(THE INPUT begins)

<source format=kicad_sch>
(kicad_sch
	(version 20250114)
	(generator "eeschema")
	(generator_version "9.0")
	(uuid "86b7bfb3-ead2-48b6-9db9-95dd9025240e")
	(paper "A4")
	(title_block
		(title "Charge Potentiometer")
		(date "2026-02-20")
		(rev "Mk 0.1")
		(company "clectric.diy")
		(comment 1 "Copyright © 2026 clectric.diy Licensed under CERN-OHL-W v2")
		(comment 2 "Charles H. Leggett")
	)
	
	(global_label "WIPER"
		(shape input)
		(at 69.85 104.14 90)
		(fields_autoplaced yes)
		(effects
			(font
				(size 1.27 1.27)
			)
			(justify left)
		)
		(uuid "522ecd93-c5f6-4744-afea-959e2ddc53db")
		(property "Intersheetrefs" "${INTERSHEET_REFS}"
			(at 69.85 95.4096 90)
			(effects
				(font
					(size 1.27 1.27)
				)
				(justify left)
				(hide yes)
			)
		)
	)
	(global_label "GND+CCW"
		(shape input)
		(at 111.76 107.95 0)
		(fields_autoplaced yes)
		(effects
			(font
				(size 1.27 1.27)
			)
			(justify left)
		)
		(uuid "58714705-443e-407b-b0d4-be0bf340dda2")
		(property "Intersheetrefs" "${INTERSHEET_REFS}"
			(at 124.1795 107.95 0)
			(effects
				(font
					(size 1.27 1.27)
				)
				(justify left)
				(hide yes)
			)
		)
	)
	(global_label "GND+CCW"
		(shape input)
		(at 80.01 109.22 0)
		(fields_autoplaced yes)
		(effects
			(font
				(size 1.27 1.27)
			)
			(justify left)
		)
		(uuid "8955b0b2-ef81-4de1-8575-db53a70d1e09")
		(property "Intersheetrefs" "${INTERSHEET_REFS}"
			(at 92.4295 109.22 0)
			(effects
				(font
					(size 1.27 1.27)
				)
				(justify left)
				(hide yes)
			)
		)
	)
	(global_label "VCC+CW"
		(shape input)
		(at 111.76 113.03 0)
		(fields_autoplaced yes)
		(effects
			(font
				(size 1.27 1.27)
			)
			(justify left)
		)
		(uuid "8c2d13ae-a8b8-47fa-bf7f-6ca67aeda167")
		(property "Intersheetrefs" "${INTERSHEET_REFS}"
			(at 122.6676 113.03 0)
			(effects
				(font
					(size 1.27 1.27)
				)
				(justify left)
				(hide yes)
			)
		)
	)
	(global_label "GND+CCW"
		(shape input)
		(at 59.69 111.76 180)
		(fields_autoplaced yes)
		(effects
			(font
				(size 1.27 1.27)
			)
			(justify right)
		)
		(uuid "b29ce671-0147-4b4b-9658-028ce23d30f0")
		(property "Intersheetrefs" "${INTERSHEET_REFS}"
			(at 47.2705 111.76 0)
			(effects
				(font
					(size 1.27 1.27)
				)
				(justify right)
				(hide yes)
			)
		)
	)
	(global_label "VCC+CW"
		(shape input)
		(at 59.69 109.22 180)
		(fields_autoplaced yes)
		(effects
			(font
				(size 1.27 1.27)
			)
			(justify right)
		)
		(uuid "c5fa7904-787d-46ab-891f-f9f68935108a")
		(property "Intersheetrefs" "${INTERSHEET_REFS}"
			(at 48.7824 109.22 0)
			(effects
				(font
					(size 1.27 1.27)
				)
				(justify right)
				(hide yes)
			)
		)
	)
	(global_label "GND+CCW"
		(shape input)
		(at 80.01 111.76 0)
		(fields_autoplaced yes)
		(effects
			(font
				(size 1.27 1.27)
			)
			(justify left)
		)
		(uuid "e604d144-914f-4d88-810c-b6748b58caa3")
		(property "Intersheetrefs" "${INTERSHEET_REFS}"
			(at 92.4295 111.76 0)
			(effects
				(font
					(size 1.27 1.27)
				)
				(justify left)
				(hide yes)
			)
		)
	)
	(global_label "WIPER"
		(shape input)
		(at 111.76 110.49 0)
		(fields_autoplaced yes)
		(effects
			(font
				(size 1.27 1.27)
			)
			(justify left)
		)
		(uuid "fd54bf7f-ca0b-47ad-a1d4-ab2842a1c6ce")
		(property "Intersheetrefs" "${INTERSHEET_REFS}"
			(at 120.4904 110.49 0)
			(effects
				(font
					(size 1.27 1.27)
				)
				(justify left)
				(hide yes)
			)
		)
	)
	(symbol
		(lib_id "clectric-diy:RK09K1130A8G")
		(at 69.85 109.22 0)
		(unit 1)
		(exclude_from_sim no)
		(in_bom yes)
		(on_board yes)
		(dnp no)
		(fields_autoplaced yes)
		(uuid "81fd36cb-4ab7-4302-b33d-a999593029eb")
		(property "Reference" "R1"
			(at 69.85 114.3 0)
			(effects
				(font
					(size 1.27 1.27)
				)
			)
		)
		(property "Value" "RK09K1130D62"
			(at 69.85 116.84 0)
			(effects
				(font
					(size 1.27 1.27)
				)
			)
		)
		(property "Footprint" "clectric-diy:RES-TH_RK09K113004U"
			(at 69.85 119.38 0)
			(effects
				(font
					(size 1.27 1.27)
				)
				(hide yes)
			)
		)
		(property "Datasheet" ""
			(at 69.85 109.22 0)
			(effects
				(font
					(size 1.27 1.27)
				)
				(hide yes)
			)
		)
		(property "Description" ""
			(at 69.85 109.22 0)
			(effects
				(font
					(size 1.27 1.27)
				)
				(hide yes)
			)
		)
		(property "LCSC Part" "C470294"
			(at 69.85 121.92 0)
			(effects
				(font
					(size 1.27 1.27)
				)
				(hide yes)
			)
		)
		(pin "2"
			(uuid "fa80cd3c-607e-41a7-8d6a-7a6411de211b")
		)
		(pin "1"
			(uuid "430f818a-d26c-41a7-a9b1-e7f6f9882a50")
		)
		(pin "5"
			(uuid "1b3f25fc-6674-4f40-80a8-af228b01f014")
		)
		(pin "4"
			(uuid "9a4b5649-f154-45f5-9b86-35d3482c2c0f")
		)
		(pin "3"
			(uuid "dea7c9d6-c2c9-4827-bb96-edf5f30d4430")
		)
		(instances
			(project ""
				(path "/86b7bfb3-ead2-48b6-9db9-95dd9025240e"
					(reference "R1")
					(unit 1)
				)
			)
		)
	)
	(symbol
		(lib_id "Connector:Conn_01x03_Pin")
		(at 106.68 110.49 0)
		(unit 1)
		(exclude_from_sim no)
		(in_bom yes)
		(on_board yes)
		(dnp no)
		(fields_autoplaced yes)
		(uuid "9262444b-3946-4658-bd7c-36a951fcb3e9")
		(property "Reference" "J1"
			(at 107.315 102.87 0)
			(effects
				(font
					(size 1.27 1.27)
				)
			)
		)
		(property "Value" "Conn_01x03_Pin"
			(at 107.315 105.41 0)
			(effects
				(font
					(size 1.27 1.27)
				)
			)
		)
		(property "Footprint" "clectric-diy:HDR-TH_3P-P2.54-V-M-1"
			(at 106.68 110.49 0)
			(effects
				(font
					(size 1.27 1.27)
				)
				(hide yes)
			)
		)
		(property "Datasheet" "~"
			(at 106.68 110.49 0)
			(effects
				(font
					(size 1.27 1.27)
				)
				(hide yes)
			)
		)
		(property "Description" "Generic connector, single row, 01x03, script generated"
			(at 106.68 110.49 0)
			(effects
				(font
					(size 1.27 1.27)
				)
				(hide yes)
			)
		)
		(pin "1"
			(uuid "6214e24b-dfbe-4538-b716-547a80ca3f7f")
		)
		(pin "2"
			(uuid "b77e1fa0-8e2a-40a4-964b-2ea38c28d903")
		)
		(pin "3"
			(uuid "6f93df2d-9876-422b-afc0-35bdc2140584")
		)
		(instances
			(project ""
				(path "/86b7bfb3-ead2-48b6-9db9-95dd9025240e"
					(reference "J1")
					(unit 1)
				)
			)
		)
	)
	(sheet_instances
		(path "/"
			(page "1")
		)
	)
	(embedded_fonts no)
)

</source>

(THE INPUT ends)
(THE INPUT begins)

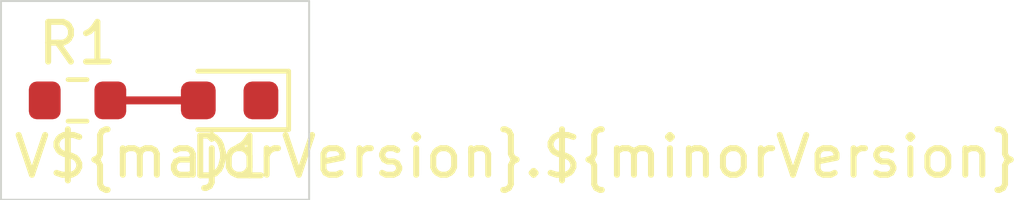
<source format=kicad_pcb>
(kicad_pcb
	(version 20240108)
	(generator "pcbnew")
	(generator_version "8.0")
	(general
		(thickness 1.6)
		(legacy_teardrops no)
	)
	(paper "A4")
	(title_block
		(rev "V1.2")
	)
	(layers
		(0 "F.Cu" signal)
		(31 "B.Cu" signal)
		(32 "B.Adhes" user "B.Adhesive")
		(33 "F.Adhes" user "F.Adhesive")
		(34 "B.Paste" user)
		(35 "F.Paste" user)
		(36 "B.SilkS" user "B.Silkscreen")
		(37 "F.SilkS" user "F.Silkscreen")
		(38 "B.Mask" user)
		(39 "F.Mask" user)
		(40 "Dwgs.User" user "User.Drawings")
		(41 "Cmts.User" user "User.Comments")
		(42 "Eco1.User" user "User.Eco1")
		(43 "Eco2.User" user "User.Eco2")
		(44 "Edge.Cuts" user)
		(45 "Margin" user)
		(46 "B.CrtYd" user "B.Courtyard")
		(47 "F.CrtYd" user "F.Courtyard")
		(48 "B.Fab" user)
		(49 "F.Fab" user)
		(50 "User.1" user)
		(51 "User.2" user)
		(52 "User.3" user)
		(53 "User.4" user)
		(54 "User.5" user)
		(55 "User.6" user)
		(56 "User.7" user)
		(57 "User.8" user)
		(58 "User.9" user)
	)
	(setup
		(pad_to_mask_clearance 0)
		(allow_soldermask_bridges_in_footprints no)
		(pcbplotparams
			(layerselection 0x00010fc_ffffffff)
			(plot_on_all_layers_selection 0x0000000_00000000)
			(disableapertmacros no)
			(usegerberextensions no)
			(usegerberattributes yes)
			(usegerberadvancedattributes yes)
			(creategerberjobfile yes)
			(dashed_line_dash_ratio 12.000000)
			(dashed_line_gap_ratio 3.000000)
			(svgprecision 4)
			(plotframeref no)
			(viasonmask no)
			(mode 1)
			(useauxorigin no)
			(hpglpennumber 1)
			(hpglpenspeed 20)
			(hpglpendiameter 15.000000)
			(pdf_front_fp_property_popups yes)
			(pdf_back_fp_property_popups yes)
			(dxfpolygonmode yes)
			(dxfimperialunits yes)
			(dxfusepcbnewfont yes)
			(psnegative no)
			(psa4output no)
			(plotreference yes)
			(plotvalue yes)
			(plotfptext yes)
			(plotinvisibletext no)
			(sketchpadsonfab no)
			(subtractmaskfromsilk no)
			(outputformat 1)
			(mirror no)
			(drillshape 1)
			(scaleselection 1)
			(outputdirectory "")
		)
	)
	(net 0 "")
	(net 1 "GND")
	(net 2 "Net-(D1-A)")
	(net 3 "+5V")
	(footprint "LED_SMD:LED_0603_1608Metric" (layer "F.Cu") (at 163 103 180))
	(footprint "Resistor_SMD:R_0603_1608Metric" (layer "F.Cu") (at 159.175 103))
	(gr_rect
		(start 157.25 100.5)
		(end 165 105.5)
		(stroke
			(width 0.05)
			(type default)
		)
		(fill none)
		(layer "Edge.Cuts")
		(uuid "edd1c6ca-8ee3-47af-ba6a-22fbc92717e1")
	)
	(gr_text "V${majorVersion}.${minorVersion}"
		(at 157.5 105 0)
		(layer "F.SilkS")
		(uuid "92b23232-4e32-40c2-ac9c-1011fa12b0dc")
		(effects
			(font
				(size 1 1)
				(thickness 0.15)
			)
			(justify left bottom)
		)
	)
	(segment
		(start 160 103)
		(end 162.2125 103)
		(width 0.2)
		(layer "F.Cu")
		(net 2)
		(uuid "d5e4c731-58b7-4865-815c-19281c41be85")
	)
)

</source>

(THE INPUT ends)
(THE INPUT begins)

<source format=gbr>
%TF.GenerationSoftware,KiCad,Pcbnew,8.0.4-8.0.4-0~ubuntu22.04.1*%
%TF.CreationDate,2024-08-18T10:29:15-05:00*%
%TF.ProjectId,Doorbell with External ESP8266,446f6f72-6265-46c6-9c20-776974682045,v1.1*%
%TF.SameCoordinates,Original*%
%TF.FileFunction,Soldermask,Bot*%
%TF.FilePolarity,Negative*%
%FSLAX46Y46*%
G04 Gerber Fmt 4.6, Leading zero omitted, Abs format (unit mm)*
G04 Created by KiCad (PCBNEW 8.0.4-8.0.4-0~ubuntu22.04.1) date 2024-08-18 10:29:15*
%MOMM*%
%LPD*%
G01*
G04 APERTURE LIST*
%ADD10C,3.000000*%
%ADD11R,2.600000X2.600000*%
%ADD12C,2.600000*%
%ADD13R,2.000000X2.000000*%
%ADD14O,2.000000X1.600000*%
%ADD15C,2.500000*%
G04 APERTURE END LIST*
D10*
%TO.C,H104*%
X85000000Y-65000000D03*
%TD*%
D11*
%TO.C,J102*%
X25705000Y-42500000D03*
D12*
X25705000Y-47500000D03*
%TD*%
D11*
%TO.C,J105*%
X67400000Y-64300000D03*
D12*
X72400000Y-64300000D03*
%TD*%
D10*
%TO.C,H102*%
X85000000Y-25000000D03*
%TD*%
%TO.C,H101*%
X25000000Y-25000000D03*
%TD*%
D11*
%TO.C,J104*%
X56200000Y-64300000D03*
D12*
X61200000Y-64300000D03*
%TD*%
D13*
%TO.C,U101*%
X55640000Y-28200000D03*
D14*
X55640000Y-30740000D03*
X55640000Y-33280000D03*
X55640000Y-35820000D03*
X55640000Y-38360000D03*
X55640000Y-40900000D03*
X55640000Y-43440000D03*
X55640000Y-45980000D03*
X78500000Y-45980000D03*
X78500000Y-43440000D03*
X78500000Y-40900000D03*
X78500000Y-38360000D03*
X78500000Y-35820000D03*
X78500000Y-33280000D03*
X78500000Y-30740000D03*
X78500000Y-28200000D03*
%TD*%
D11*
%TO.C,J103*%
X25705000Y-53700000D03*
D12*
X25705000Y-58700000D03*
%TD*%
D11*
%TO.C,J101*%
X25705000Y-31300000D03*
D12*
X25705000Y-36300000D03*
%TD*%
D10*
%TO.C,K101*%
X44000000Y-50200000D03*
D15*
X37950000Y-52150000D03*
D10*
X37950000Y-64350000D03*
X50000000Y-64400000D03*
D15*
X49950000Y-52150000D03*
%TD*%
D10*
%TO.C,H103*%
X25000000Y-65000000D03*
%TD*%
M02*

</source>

(THE INPUT ends)

[ASSIGNED TASK]
Your answer should be a single number: the count of lines in these records that hold the string "Courtyard".

[RESULT]
2